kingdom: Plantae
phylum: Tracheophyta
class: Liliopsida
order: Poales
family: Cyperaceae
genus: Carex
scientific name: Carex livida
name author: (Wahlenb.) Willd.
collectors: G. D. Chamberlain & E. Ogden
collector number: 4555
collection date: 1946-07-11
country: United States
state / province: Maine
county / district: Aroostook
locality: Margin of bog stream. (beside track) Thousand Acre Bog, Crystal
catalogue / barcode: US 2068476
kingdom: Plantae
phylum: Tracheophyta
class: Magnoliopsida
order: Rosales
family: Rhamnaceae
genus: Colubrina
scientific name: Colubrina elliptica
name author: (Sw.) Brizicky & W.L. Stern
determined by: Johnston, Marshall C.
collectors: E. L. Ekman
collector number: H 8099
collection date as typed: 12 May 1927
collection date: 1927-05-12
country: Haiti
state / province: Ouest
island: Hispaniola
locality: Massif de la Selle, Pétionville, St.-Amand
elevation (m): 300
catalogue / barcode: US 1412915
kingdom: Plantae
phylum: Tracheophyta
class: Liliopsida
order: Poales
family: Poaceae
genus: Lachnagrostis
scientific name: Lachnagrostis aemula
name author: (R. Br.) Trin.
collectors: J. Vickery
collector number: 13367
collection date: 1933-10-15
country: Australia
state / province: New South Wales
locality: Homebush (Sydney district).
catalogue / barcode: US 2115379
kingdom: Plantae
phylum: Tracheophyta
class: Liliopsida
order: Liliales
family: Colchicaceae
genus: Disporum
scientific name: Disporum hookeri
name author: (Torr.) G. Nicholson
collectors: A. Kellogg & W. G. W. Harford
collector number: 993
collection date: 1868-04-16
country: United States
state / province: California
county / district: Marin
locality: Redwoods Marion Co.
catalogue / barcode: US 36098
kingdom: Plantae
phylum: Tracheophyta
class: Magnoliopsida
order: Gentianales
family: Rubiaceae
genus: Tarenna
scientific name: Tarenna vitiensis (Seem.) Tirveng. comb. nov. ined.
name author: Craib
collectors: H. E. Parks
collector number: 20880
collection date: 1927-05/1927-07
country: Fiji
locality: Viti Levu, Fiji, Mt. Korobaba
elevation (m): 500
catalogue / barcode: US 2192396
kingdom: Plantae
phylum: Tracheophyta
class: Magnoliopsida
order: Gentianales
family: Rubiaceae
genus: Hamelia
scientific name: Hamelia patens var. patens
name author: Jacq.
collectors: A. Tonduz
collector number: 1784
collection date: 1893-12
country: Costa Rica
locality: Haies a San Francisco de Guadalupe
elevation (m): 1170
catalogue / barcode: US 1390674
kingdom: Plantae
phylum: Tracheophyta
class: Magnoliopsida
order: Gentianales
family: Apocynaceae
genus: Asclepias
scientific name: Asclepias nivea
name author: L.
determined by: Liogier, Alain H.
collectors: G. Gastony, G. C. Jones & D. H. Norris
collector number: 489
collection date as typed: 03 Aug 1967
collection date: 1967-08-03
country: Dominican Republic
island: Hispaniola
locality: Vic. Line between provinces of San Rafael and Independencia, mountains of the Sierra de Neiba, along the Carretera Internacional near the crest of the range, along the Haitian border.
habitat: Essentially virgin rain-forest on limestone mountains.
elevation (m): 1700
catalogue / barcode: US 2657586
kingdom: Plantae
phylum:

____________

How many lines in the records above contain the string "collectors"? Case counts. Reply with the number alone.

## [Full solution]
7